▶ GIVEN PROBLEM
How many lines of the material below contain the string "scientific"? Reply with the number only.
>> START
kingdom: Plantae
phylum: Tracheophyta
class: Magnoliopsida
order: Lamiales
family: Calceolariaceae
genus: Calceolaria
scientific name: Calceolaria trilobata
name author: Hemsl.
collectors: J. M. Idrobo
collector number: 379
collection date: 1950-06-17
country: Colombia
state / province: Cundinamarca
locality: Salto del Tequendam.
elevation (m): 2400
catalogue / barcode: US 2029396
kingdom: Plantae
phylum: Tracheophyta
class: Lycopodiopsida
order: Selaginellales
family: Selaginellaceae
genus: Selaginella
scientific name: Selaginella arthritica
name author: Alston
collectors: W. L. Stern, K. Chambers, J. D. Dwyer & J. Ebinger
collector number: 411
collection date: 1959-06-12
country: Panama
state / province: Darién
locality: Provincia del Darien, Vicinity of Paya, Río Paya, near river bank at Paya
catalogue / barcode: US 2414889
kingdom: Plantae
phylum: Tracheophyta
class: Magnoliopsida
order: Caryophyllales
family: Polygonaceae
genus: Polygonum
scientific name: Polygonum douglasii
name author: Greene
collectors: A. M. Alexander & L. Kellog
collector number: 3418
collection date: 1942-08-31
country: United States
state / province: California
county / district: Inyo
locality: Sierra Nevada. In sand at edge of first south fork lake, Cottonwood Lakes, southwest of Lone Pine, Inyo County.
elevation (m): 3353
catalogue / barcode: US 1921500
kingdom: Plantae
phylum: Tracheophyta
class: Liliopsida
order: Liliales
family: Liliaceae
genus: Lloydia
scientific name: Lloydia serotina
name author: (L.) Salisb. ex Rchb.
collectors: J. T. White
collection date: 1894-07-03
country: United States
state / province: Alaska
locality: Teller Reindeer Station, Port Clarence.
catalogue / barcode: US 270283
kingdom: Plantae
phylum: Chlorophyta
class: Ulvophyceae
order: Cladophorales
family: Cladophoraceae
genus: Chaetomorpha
>> END
▶ SOLUTION FOR THIS TASK
4